Rabbi Miriam Lorie will next week become the first ordained woman to lead an Orthodox community in the UK

May 31, 2024 11:05
Daf Yomi event 2020.jpg
Daf Yomi (Talmud study) event for women
3 min read

There is a common refrain that being a rabbi is not a job “for a nice Jewish boy”, but the question people are asking these days is: “Is it a job for a nice Jewish girl?”. It was only 15 years ago in New York that Rabba Sara Hurwitz became the first Orthodox female to be awarded semichah (rabbinic ordination).

On Monday, London-born Miriam Lorie will receive the title rabbi, after five years of intense study at Yeshivat Maharat. She joins around a hundred other Orthodox Jewish women who have been ordained in the meantime. She will be the first female Orthodox rabbi in the UK leading her own community — Kehillat Nashira, the Borehamwood partnership minyan which she co-founded ten years ago.

Jofa UK, spearheaded by Rabba Dina Brawer — the first woman from the UK to graduate from Yeshivat Maharat — held its first open meeting in March 2013, bringing together 100 people interested in creating greater leadership, educational and ritual opportunities for women and girls within Orthodox Judaism.

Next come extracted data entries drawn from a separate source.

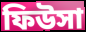
ফিউসা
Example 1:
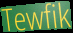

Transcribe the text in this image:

Tewfik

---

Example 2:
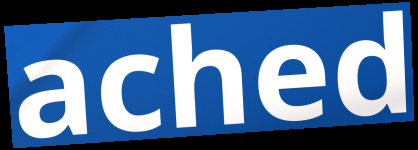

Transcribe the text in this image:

ached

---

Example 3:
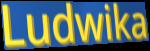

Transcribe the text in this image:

Ludwika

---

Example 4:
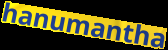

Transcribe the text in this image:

hanumantha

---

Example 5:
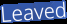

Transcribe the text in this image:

Leaved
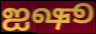
ஐஷூ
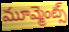
మూవ్మెంట్స్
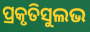
ପ୍ରକୃତିସୁଲଭ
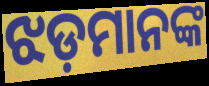
ଝଡ଼ମାନଙ୍କ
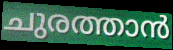
ചുരത്താൻ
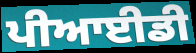
ਪੀਆਈਡੀ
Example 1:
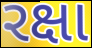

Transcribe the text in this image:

રક્ષા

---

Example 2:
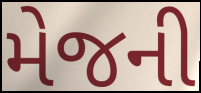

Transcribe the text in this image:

મેજની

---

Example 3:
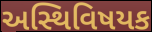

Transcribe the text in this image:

અસ્થિવિષયક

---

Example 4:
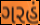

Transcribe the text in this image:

ગરહં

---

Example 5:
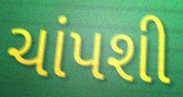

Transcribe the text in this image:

ચાંપશી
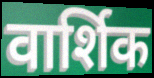
वार्शिक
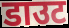
डाउट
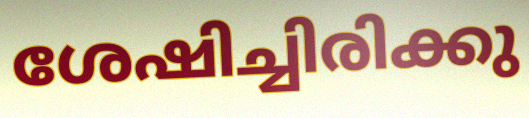
ശേഷിച്ചിരിക്കു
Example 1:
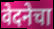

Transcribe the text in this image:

वेदनेचा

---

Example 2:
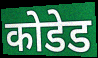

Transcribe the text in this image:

कोडेड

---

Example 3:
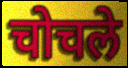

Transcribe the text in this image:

चोचले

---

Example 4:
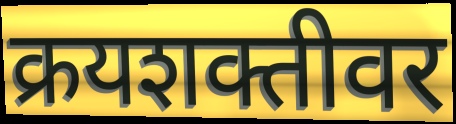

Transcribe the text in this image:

क्रयशक्तीवर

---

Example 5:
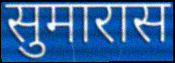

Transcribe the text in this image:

सुमारास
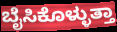
ಬೈಸಿಕೊಳ್ಳುತ್ತಾ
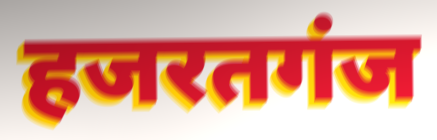
हजरतगंज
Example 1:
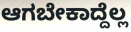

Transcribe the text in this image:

ಆಗಬೇಕಾದ್ದೆಲ್ಲ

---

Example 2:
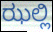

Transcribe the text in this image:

ಝಲ್ಲಿ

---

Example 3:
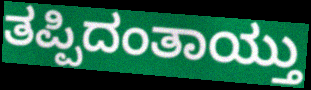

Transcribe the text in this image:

ತಪ್ಪಿದಂತಾಯ್ತು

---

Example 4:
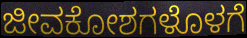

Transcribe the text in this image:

ಜೀವಕೋಶಗಳೊಳಗೆ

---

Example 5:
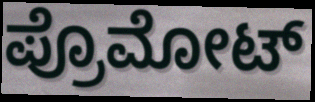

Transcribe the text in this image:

ಪ್ರೊಮೋಟ್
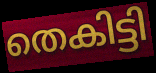
തെകിട്ടി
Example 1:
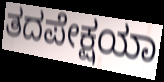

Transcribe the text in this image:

ತದಪೇಕ್ಷಯಾ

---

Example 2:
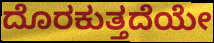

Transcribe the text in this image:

ದೊರಕುತ್ತದೆಯೇ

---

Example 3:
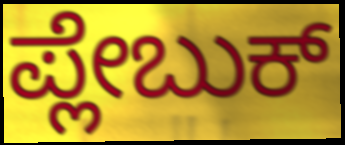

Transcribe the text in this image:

ಪ್ಲೇಬುಕ್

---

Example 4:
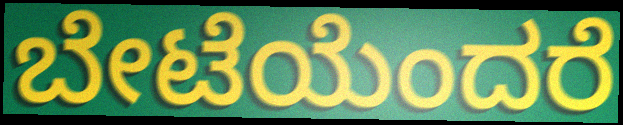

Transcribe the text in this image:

ಬೇಟೆಯೆಂದರೆ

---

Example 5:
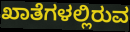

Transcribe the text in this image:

ಖಾತೆಗಳಲ್ಲಿರುವ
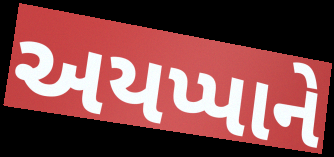
અયપ્પાને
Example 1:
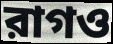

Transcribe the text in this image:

রাগও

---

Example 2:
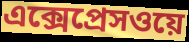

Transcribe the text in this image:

এক্সেপ্রেসওয়ে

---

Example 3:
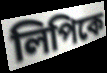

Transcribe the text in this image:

লিপিকে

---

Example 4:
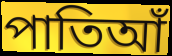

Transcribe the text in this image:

পাতিআঁ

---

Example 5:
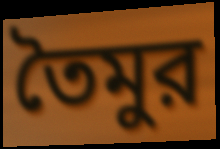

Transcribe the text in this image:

তৈমুর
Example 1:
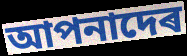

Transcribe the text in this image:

আপনাদেৰ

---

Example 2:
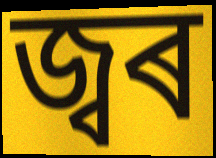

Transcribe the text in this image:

জ্বৰ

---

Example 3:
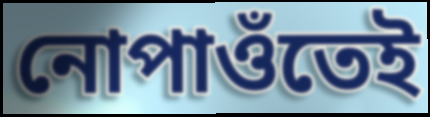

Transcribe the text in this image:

This was to be the catalyst for change over the next decade. As well as numerous conferences and events, it planted the seed for Miriam Lorie and Gaby Scher to launch Kehillat Nashira. Similar Orthodox partnership minyanim soon spread to other London suburbs, where women are invited to participate in a separate seating service within halachah (Jewish law), including reading from the Torah and leading parts of the service.